I've recently decided to learn how to do arduino programming, and I've just decided to purchase an Uno starters kit (it's hasn't even been shipped yet, actually... I probably will receive it sometime next week or early the week following). In preparation, I've been reading some of the help pages and tutorials found here.
One thing I am especially interested in doing is standalone device programming.... and programming an atmega328p chip that sits by itself on a breadboard, but one of the most useful pages that I've found so far on the subject (http://arduino.cc/en/Tutorial/ArduinoToBreadboard
) seems to suggest a couple of points that are of great concern to me:
1) it explicitly mentions that it will not work with the Uno board... although I'm not sure if this concern is really a concern, since it mentions the Uno having a 168, while the R3 has a 368p.
Of bigger concern however, since the above may turn out to be a non issue is the following:
2) the directions seem to require the removal of the cpu from the board... this is something I am very reluctant to do, since I do not want to risk bending the pins on the chip.
Is this even possible? Or is it unavoidable that I will have to remove the chip from the main board? If so, I would be replacing it with a 28 pin ZIF, so that taking it out and putting it back won't risk any pin bends, but I'd rather not have to do that - in particular because I'm not sure that a ZIF socket would necessarily fit the Uno (they are somewhat bulky compared to IC's), and there's also the distinct chance I could bend the pins when I first take the chip out anyways.
To clarify on my paranoia about bending the pins, I have something called essential tremor, which seriously impacts my ability to perform any kind of precision work that requires my hands or arms to be very steady (soldering, for instance, is completely impossible for me. I am, however, moderately skilled with wirewrapping, and I intend to use that technique for any permanent projects that I make).
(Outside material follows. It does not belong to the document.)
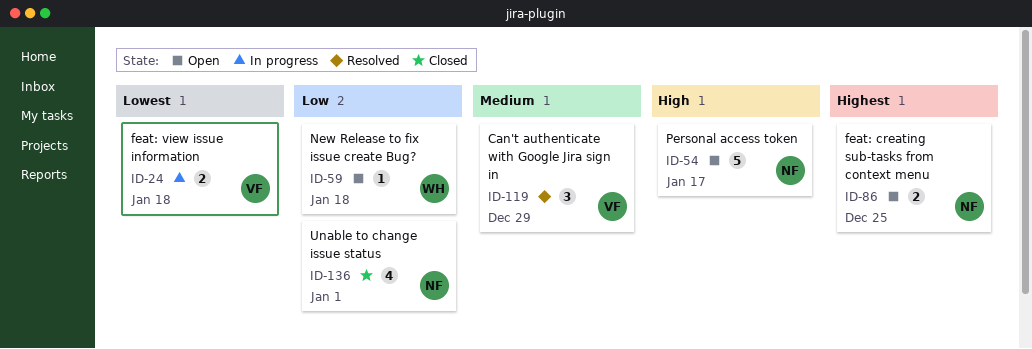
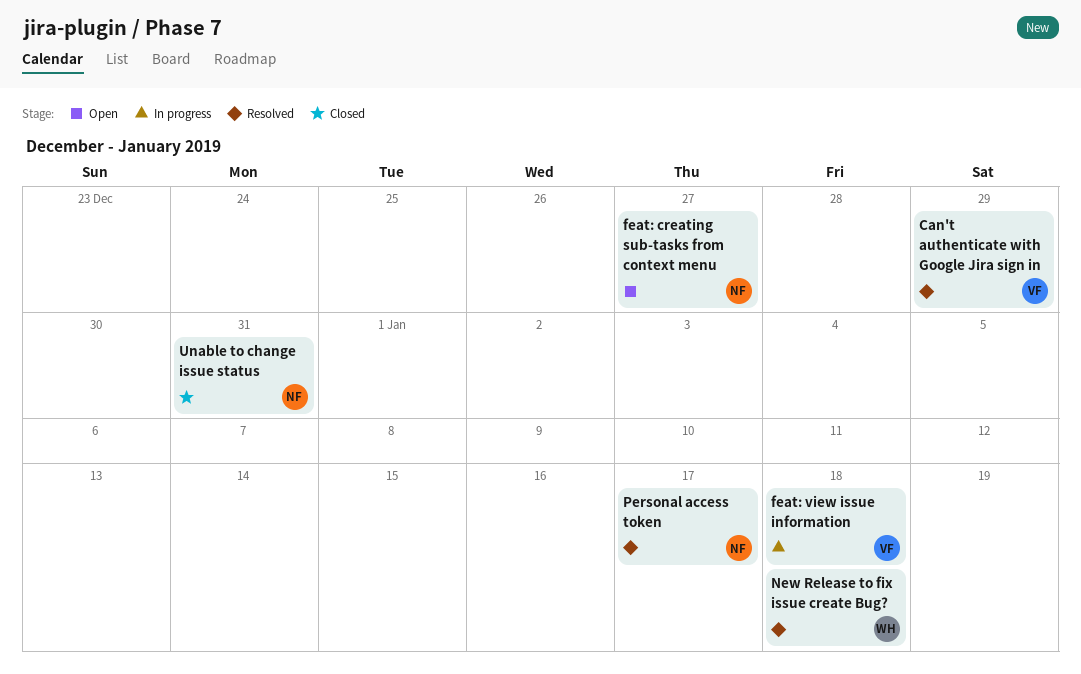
feat: creating sub-tasks from context menu, due: Dec 25 -> Dec 27
New Release to fix issue create Bug?, status: Open -> Resolved
Personal access token, status: Open -> Resolved
Unable to change issue status, due: Jan 1 -> Dec 31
If at all possible, I would prefer to avoid doing anything that risks damage... even though I know that the chips are not remotely expensive, I'd rather avoid risking it unless there's truly no other way.
If it makes any difference, it's my intent to, with standalone devices, use the chip entirely on its own... relying on its internal oscillator instead of an external one... so very minimalist.
I realize it's probably going to be a few weeks before I'm actually ready to do this kind of programming, but if anyone knows of any other really useful web pages that describe how to do what I want, or even any especially useful books, I'd sincerely appreciate any pointers that people can offer.